Why? Perhaps we hold that mitzvot do not require intent. And as to your question, " why does he need two dippings," (the answer is) in order that there be a distinction for the children.


            Although the eating of lettuce in the place of karpas would suffice to fulfill the obligation to eat maror (even without specific intent), the Sages required you to eat lettuce again, " in order that there be a recognition for the children." What is "distinction for the children" (hekeira l'tinokot)?


            By now you know that the first step in answering this question is to look in Rashi (and/or the Rashbam). Unfortunately, there is a small problem in finding the Rashi in this case. This is a rare problem, which, in defiance of statistical probability, has arisen for us on the third day of our learning. The Rashi we are looking for has an opening line that is not found in the gemara; in other words, Rashi here has a slightly different girsa (text version) than we do.

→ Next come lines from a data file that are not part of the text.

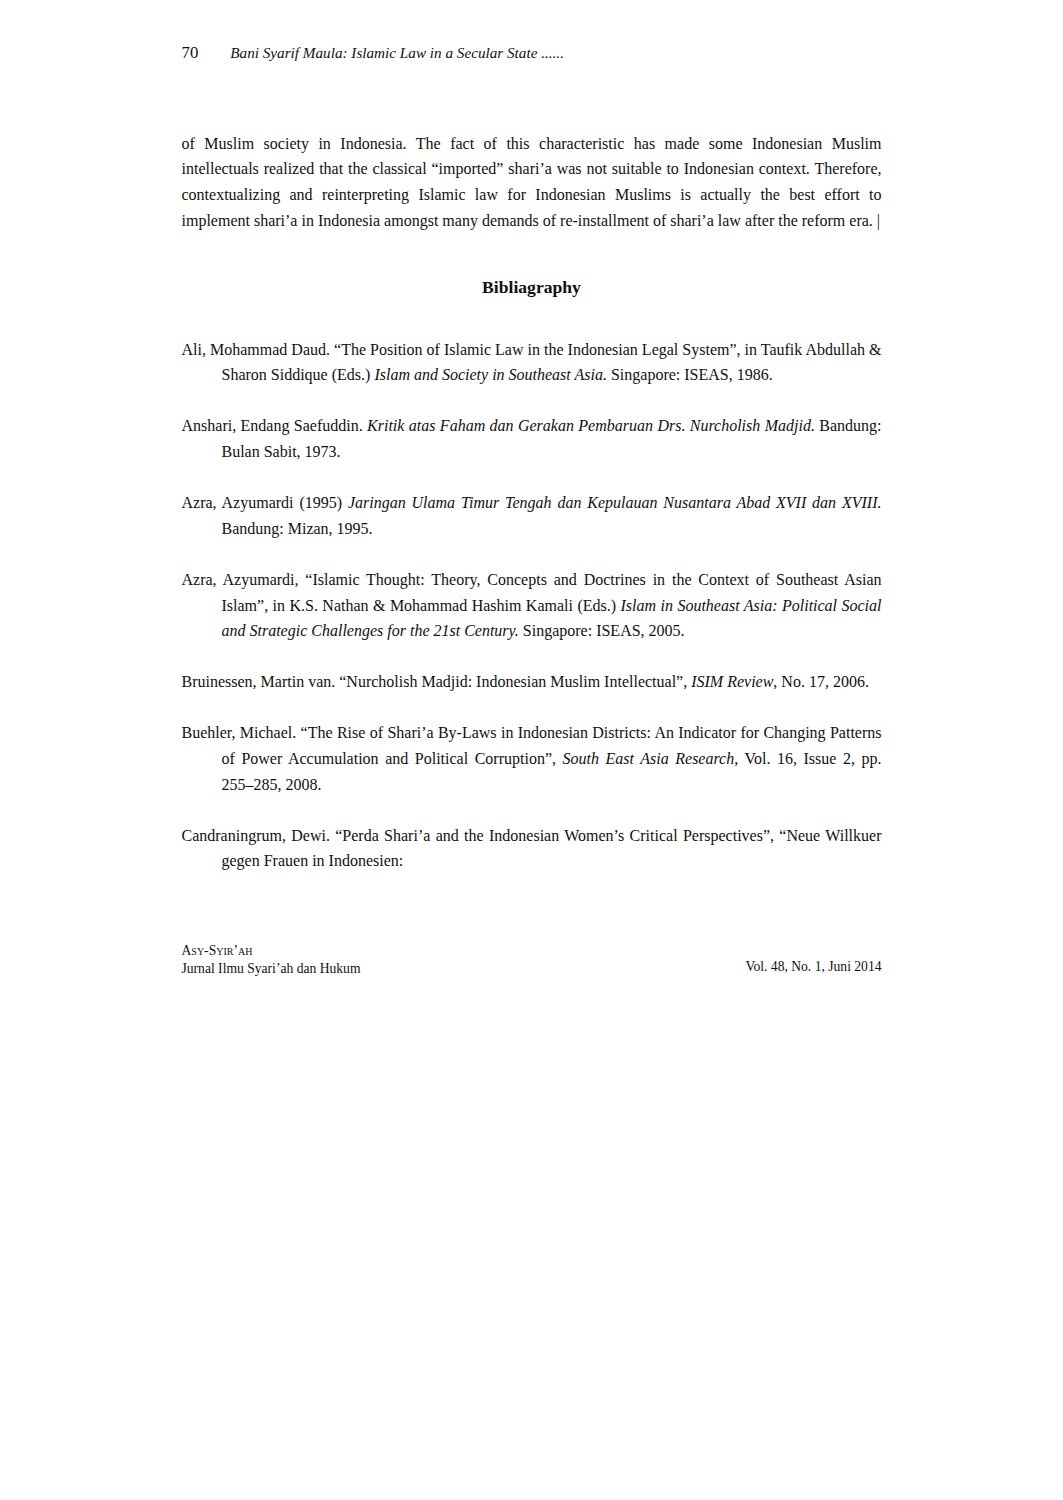70 Bani Syarif Maula: Islamic Law in a Secular State ......
of Muslim society in Indonesia. The fact of this characteristic has made some Indonesian Muslim intellectuals realized that the classical “imported” shari’a was not suitable to Indonesian context. Therefore, contextualizing and reinterpreting Islamic law for Indonesian Muslims is actually the best effort to implement shari’a in Indonesia amongst many demands of re-installment of shari’a law after the reform era. |
Bibliagraphy
Ali, Mohammad Daud. “The Position of Islamic Law in the Indonesian Legal System”, in Taufik Abdullah & Sharon Siddique (Eds.) Islam and Society in Southeast Asia. Singapore: ISEAS, 1986.
Anshari, Endang Saefuddin. Kritik atas Faham dan Gerakan Pembaruan Drs. Nurcholish Madjid. Bandung: Bulan Sabit, 1973.
Azra, Azyumardi (1995) Jaringan Ulama Timur Tengah dan Kepulauan Nusantara Abad XVII dan XVIII. Bandung: Mizan, 1995.
Azra, Azyumardi, “Islamic Thought: Theory, Concepts and Doctrines in the Context of Southeast Asian Islam”, in K.S. Nathan & Mohammad Hashim Kamali (Eds.) Islam in Southeast Asia: Political Social and Strategic Challenges for the 21st Century. Singapore: ISEAS, 2005.
Bruinessen, Martin van. “Nurcholish Madjid: Indonesian Muslim Intellectual”, ISIM Review, No. 17, 2006.
Buehler, Michael. “The Rise of Shari’a By-Laws in Indonesian Districts: An Indicator for Changing Patterns of Power Accumulation and Political Corruption”, South East Asia Research, Vol. 16, Issue 2, pp. 255–285, 2008.
Candraningrum, Dewi. “Perda Shari’a and the Indonesian Women’s Critical Perspectives”, “Neue Willkuer gegen Frauen in Indonesien:
Asy-Syir’ah
Jurnal Ilmu Syari’ah dan Hukum
Vol. 48, No. 1, Juni 2014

            The Rashi we are looking for begins with the words "Dilma ha kamashma lan." (The Rashbam is the same, though with the added difficulty that the words "ka mashma lan" are abbreviated as kuf-mem-lamed.) Rashi states:


Dilma ha kamashma lan

Perhaps it informs us that two dippings are necessary - for the sake of the children, so that they should ask, and we perform numerous distinctions.

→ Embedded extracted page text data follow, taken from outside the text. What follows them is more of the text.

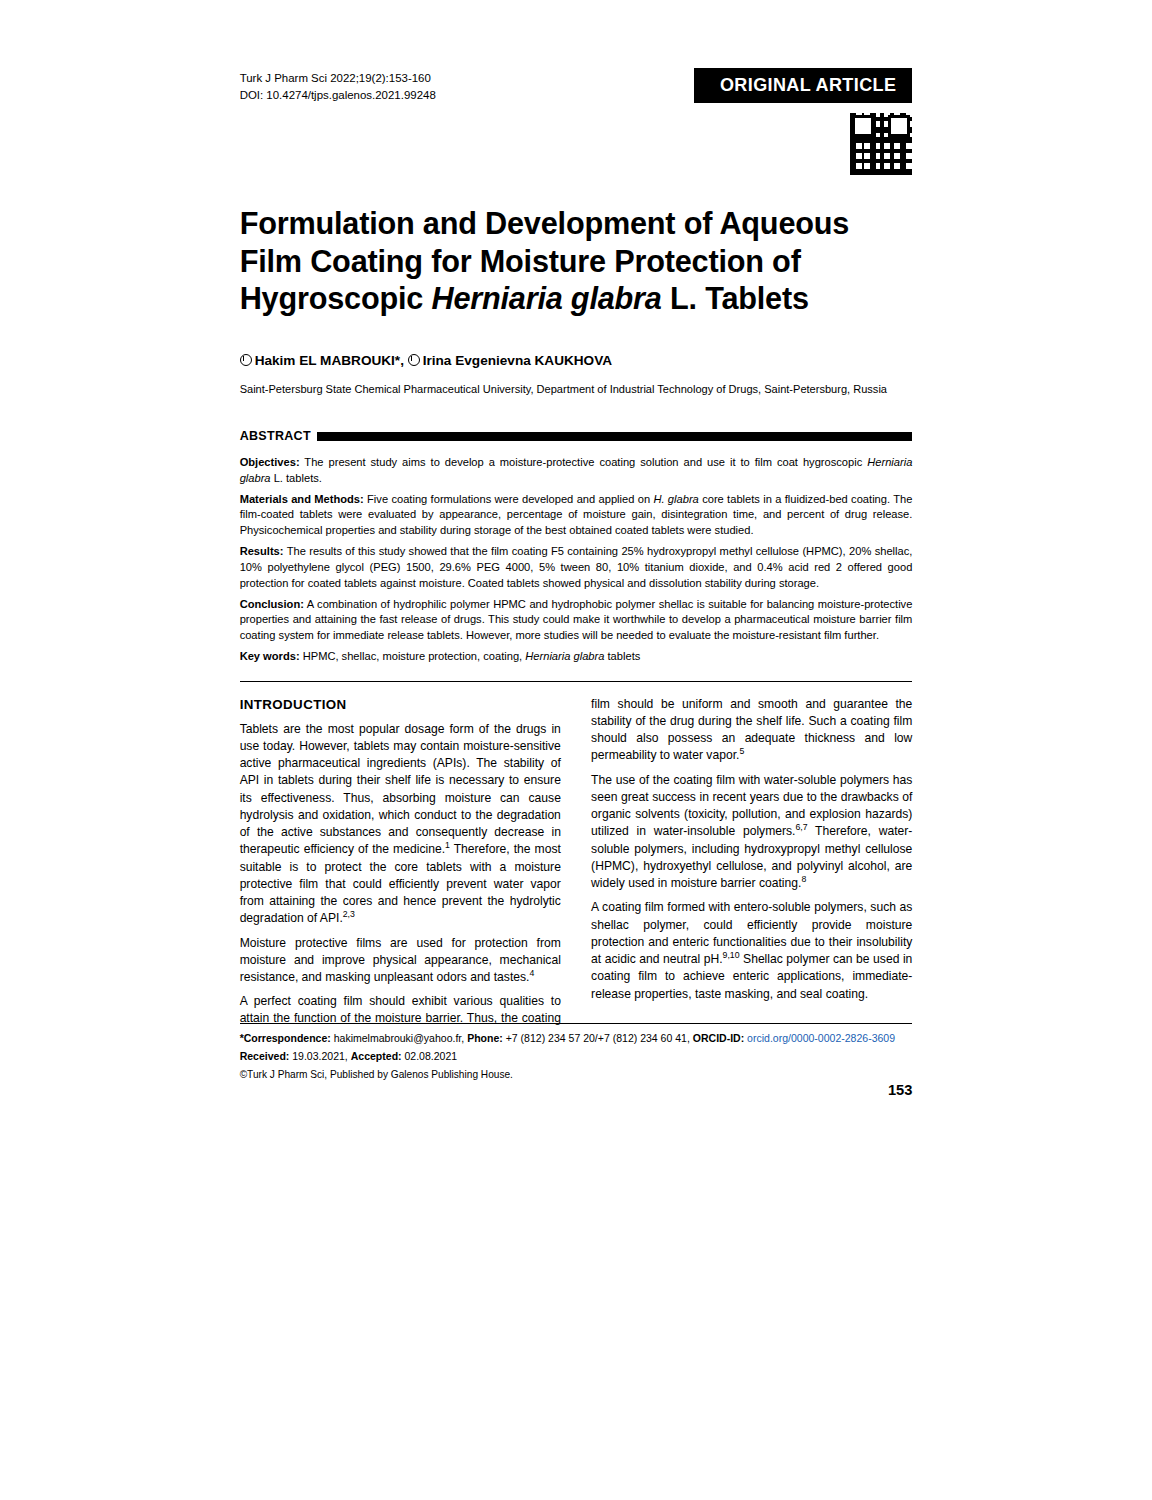Turk J Pharm Sci 2022;19(2):153-160
DOI: 10.4274/tjps.galenos.2021.99248
ORIGINAL ARTICLE
Formulation and Development of Aqueous Film Coating for Moisture Protection of Hygroscopic Herniaria glabra L. Tablets
Hakim EL MABROUKI*, Irina Evgenievna KAUKHOVA
Saint-Petersburg State Chemical Pharmaceutical University, Department of Industrial Technology of Drugs, Saint-Petersburg, Russia
ABSTRACT
Objectives: The present study aims to develop a moisture-protective coating solution and use it to film coat hygroscopic Herniaria glabra L. tablets.
Materials and Methods: Five coating formulations were developed and applied on H. glabra core tablets in a fluidized-bed coating. The film-coated tablets were evaluated by appearance, percentage of moisture gain, disintegration time, and percent of drug release. Physicochemical properties and stability during storage of the best obtained coated tablets were studied.
Results: The results of this study showed that the film coating F5 containing 25% hydroxypropyl methyl cellulose (HPMC), 20% shellac, 10% polyethylene glycol (PEG) 1500, 29.6% PEG 4000, 5% tween 80, 10% titanium dioxide, and 0.4% acid red 2 offered good protection for coated tablets against moisture. Coated tablets showed physical and dissolution stability during storage.
Conclusion: A combination of hydrophilic polymer HPMC and hydrophobic polymer shellac is suitable for balancing moisture-protective properties and attaining the fast release of drugs. This study could make it worthwhile to develop a pharmaceutical moisture barrier film coating system for immediate release tablets. However, more studies will be needed to evaluate the moisture-resistant film further.
Key words: HPMC, shellac, moisture protection, coating, Herniaria glabra tablets
INTRODUCTION
Tablets are the most popular dosage form of the drugs in use today. However, tablets may contain moisture-sensitive active pharmaceutical ingredients (APIs). The stability of API in tablets during their shelf life is necessary to ensure its effectiveness. Thus, absorbing moisture can cause hydrolysis and oxidation, which conduct to the degradation of the active substances and consequently decrease in therapeutic efficiency of the medicine.1 Therefore, the most suitable is to protect the core tablets with a moisture protective film that could efficiently prevent water vapor from attaining the cores and hence prevent the hydrolytic degradation of API.2,3
Moisture protective films are used for protection from moisture and improve physical appearance, mechanical resistance, and masking unpleasant odors and tastes.4
A perfect coating film should exhibit various qualities to attain the function of the moisture barrier. Thus, the coating film should be uniform and smooth and guarantee the stability of the drug during the shelf life. Such a coating film should also possess an adequate thickness and low permeability to water vapor.5
The use of the coating film with water-soluble polymers has seen great success in recent years due to the drawbacks of organic solvents (toxicity, pollution, and explosion hazards) utilized in water-insoluble polymers.6,7 Therefore, water-soluble polymers, including hydroxypropyl methyl cellulose (HPMC), hydroxyethyl cellulose, and polyvinyl alcohol, are widely used in moisture barrier coating.8
A coating film formed with entero-soluble polymers, such as shellac polymer, could efficiently provide moisture protection and enteric functionalities due to their insolubility at acidic and neutral pH.9,10 Shellac polymer can be used in coating film to achieve enteric applications, immediate-release properties, taste masking, and seal coating.
*Correspondence: hakimelmabrouki@yahoo.fr, Phone: +7 (812) 234 57 20/+7 (812) 234 60 41, ORCID-ID: orcid.org/0000-0002-2826-3609
Received: 19.03.2021, Accepted: 02.08.2021
©Turk J Pharm Sci, Published by Galenos Publishing House.
153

            I have translated the word "hekeira" as distinction. The root means "to recognize." Since the gemara is using it as a noun meaning the things we do in order that the children "recognize;" i.e., pay attention and notice, I translated it as "distinction." The meaning, I hope, is clear.

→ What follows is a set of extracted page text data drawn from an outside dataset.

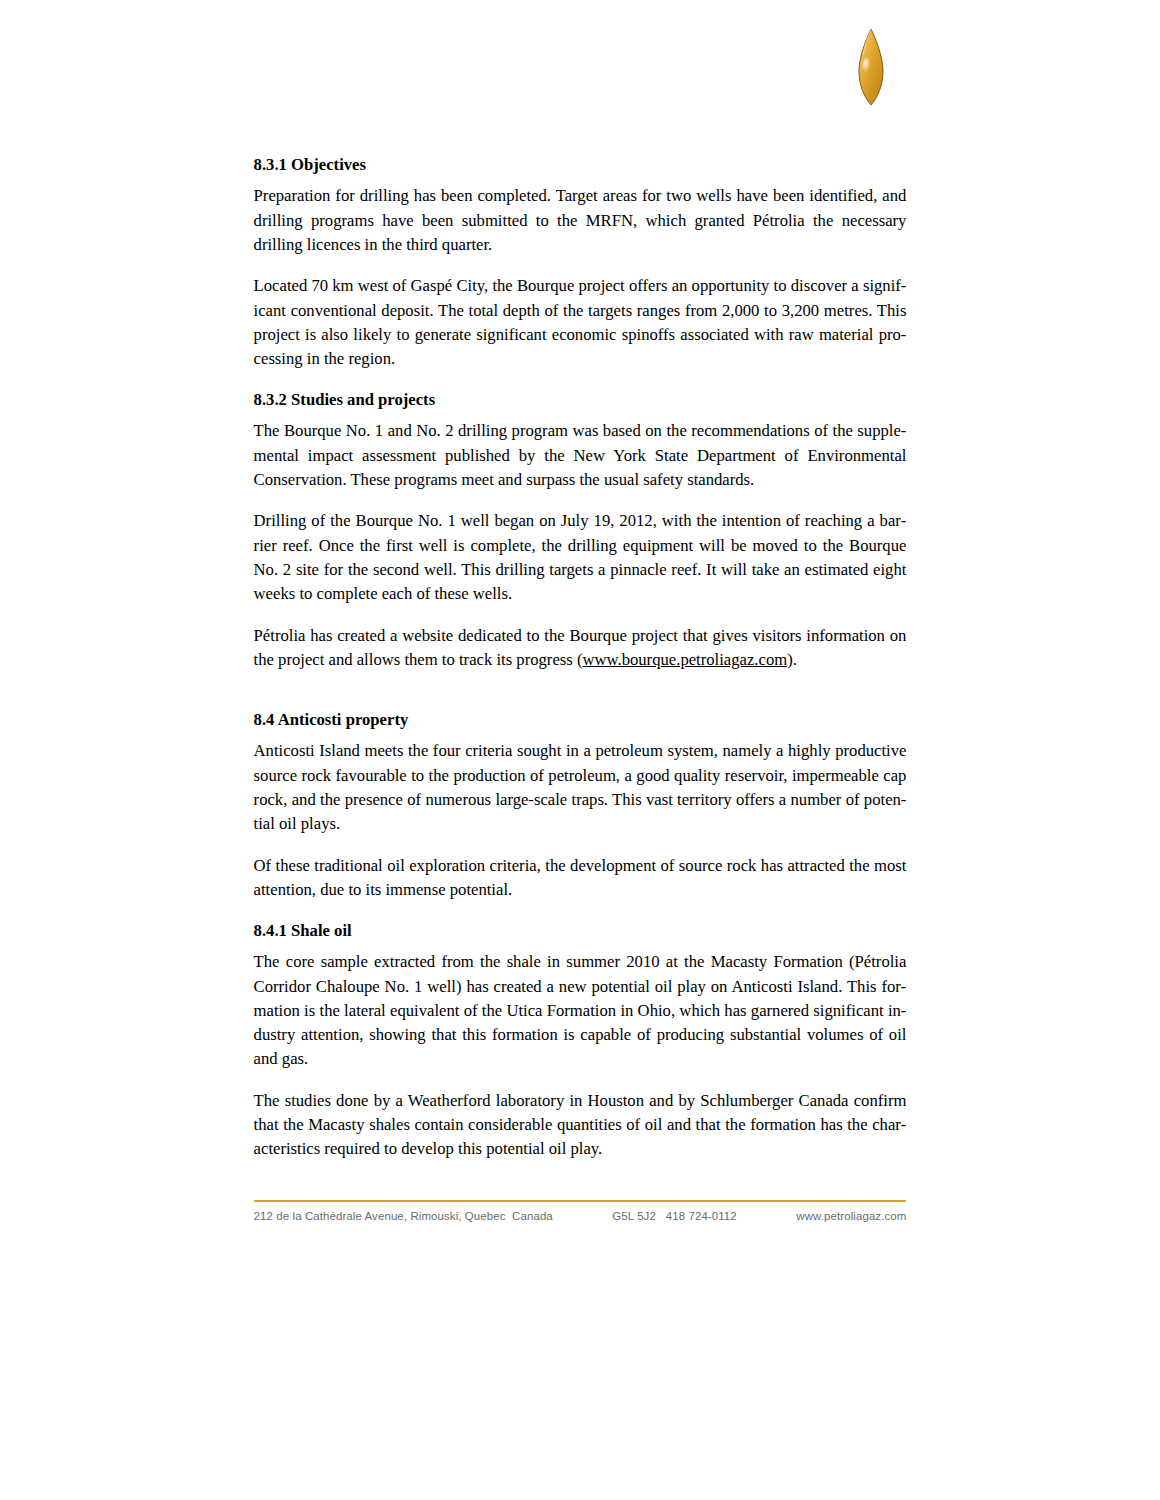8.3.1 Objectives
Preparation for drilling has been completed. Target areas for two wells have been identified, and drilling programs have been submitted to the MRFN, which granted Pétrolia the necessary drilling licences in the third quarter.
Located 70 km west of Gaspé City, the Bourque project offers an opportunity to discover a significant conventional deposit. The total depth of the targets ranges from 2,000 to 3,200 metres. This project is also likely to generate significant economic spinoffs associated with raw material processing in the region.
8.3.2 Studies and projects
The Bourque No. 1 and No. 2 drilling program was based on the recommendations of the supplemental impact assessment published by the New York State Department of Environmental Conservation. These programs meet and surpass the usual safety standards.
Drilling of the Bourque No. 1 well began on July 19, 2012, with the intention of reaching a barrier reef. Once the first well is complete, the drilling equipment will be moved to the Bourque No. 2 site for the second well. This drilling targets a pinnacle reef. It will take an estimated eight weeks to complete each of these wells.
Pétrolia has created a website dedicated to the Bourque project that gives visitors information on the project and allows them to track its progress (www.bourque.petroliagaz.com).
8.4 Anticosti property
Anticosti Island meets the four criteria sought in a petroleum system, namely a highly productive source rock favourable to the production of petroleum, a good quality reservoir, impermeable cap rock, and the presence of numerous large-scale traps. This vast territory offers a number of potential oil plays.
Of these traditional oil exploration criteria, the development of source rock has attracted the most attention, due to its immense potential.
8.4.1 Shale oil
The core sample extracted from the shale in summer 2010 at the Macasty Formation (Pétrolia Corridor Chaloupe No. 1 well) has created a new potential oil play on Anticosti Island. This formation is the lateral equivalent of the Utica Formation in Ohio, which has garnered significant industry attention, showing that this formation is capable of producing substantial volumes of oil and gas.
The studies done by a Weatherford laboratory in Houston and by Schlumberger Canada confirm that the Macasty shales contain considerable quantities of oil and that the formation has the characteristics required to develop this potential oil play.
212 de la Cathédrale Avenue, Rimouski, Quebec Canada G5L 5J2 418 724-0112 www.petroliagaz.com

            The gemara is suggesting a principle which Rashi claims applies to numerous features of the seder night. Some things are done purely to attract attention by being unusual, the aim being to arouse the children to ask questions. In our case, that applies to two dippings. Although the obligations of karpas and maror can both be performed with lettuce, there is an additional aspect of having two distinct dippings. Hence, if you wish to use lettuce to fulfill both obligations, you still have to do it twice.


            The gemara continues:



And if you will say, if so, it should have told us other vegetables.


If it had told us other vegetables, I would have thought you need two dippings only where there are other vegetables, but if he only has lettuce, two dippings are not necessary. Now it informs us that even lettuce necessitates two dippings, in order that there be recognition for the children.


            The gemara suggests an attempted defense for Resh Lakish. If mitzvot do not require intent, then why does the mishna present karpas as being done with lettuce? It should have suggested using other vegetables for karpas and lettuce for maror (whereas according to Resh Lakish, the mishna specifically chose to use lettuce for karpas IN ORDER to inform us that one does not fulfill the mitzva of maror in this manner, as mitzvot DO require intent). The gemara answers that the mishna specifically wants us to know that two dippings, in order to arouse the interest of the children, are necessary even if one has only lettuce as a vegetable and one will end up dipping the lettuce twice. It seems redundant, since, given the assumption that mitzvot DO NOT require intent, one has already fulfilled the mitzva of maror, but nonetheless, the goal of hekeira l'tonikot is so important that one is instructed to dip the lettuce twice in order to fulfill that goal.


            Please review the entire section of gemara we have read, which consists basically of two statements, Resh Lakish's position, and the gemara's  extended argument of rejection. You should be able to read it as one long paragraph. Make sure you can.


            In this gemara, we have been introduced to two concepts. One is a general one, applying to all mitzvot (or so it seems) - do mitzvot require intent in performance. The second is a seder Pesach concept, hekeira l'tinokot, which is used to explain a particular feature of the seder, the two dippings.